___ Records for the task
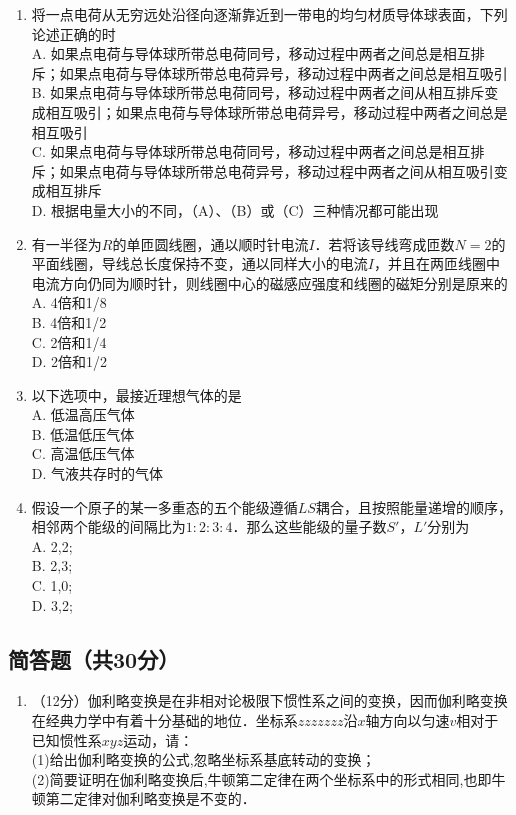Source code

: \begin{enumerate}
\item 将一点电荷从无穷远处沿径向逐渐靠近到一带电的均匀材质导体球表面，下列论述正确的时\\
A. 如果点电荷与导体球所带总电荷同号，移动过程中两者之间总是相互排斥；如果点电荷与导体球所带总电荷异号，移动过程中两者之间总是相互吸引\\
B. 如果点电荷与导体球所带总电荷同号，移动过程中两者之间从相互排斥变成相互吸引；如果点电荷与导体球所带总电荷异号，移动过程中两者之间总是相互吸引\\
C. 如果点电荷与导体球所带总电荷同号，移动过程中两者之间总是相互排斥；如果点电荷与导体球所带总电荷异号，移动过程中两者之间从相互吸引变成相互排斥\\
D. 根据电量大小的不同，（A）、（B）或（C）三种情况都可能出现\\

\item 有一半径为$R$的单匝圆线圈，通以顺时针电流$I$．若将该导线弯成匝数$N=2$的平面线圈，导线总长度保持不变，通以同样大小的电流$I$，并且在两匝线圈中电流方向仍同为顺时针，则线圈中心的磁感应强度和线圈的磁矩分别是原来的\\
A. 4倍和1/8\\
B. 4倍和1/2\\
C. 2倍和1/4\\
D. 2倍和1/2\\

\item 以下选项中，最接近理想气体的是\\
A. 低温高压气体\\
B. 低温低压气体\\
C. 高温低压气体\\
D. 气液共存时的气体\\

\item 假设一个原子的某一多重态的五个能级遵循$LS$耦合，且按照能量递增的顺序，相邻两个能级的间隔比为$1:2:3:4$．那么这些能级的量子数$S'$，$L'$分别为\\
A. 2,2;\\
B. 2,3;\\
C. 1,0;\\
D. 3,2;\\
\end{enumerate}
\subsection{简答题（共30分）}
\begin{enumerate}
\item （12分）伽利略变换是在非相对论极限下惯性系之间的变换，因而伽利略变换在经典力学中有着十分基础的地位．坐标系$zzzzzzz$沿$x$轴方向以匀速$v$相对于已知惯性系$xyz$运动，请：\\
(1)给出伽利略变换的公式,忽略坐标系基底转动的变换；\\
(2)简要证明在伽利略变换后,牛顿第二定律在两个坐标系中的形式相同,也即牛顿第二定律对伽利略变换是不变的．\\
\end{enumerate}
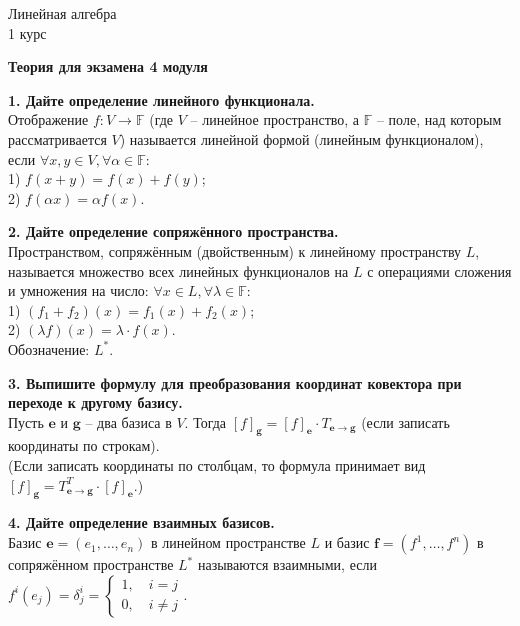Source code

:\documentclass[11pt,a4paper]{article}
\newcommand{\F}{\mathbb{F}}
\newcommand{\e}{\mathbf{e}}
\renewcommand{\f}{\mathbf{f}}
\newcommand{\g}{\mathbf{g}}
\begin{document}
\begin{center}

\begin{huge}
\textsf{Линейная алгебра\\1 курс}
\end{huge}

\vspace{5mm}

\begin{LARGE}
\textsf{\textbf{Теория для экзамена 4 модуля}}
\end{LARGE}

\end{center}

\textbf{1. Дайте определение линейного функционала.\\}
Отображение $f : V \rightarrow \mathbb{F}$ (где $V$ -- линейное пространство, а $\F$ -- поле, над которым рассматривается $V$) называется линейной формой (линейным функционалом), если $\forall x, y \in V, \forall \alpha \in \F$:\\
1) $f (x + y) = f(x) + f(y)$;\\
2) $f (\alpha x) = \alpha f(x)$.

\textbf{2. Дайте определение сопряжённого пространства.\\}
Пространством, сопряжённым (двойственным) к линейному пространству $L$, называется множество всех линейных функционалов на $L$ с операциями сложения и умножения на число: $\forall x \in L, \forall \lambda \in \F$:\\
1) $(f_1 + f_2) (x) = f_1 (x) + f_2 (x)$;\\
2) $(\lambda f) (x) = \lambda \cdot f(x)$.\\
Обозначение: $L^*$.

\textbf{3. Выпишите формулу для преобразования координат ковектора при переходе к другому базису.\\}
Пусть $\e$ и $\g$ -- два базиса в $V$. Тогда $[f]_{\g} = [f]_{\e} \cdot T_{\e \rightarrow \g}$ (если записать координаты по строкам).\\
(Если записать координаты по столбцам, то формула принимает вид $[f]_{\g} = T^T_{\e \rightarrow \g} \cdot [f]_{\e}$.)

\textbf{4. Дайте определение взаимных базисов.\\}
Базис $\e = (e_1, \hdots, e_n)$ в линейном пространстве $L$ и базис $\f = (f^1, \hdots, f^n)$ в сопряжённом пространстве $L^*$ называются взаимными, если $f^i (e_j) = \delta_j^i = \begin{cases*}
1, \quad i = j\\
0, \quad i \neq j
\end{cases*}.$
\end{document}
______
___ Records for the task
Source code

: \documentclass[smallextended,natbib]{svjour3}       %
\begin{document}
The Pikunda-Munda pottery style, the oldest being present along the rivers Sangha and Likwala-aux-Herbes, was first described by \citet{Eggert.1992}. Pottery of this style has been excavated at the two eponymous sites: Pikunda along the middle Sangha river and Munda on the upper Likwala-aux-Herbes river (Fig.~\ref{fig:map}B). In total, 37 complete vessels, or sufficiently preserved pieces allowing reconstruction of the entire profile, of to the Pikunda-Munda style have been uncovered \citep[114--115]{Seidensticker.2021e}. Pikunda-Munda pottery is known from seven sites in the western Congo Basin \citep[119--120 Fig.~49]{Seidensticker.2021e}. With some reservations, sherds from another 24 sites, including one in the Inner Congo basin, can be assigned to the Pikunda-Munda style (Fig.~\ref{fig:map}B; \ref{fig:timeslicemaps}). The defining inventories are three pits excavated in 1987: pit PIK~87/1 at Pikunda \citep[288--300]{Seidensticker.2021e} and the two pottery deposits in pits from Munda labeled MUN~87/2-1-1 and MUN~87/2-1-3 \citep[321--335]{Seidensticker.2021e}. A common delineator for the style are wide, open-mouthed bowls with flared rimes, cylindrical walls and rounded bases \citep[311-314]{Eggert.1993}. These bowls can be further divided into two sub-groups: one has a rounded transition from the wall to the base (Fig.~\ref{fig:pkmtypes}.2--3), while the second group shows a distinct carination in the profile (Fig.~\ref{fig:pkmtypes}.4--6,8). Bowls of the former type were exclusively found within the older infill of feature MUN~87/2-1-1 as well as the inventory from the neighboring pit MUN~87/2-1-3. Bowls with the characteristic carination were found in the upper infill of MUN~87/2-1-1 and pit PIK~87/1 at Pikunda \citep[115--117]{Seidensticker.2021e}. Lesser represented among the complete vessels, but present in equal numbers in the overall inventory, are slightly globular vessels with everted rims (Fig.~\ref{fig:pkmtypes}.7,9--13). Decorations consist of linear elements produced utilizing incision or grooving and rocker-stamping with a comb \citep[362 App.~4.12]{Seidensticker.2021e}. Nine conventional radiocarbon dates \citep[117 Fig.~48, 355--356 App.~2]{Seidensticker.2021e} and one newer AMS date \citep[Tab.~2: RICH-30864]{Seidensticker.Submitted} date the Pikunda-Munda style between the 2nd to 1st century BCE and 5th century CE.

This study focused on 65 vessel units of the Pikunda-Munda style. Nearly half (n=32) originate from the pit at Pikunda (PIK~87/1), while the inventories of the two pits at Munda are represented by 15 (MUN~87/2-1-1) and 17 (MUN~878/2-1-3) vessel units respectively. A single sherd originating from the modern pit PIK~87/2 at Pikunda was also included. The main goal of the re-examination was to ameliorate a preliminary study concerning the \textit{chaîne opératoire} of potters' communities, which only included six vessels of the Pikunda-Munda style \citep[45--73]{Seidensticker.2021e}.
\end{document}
______
___ Records for the task
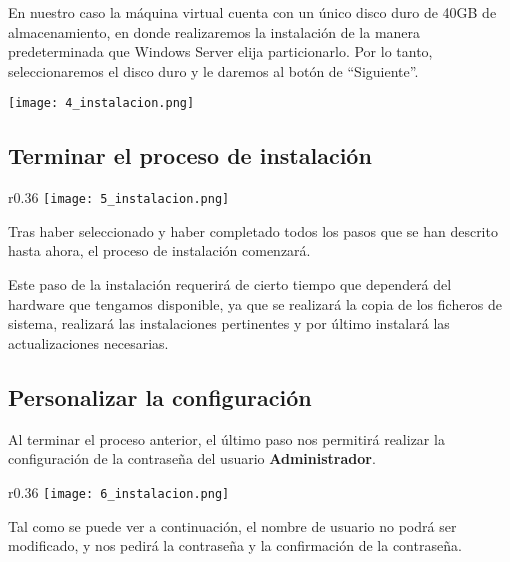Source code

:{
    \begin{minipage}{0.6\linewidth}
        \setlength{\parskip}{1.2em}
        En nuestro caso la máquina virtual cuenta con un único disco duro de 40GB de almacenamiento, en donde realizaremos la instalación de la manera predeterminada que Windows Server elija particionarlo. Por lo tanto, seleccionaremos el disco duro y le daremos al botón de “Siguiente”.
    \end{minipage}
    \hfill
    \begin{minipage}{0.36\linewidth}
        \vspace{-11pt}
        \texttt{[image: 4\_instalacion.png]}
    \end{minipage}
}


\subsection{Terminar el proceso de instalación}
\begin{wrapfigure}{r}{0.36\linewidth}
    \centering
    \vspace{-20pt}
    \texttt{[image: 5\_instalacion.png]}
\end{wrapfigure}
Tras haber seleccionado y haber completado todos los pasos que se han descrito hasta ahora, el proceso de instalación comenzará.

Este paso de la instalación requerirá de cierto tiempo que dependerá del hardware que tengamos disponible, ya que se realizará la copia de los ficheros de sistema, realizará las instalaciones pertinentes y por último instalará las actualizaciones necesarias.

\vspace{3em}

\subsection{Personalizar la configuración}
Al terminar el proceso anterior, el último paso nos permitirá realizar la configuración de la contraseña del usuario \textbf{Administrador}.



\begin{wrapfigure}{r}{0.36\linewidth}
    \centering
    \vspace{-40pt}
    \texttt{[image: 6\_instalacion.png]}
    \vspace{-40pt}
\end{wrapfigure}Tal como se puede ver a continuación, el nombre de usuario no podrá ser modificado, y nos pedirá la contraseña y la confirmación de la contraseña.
______
▶ _Work instructions_: Find all lines in the records that hold the word "vspace". Copy them.

▶ _Exercise result_:
\vspace{5mm}
        \vspace{-11pt}
    \vspace{-20pt}
\vspace{3em}
    \vspace{-40pt}
    \vspace{-40pt}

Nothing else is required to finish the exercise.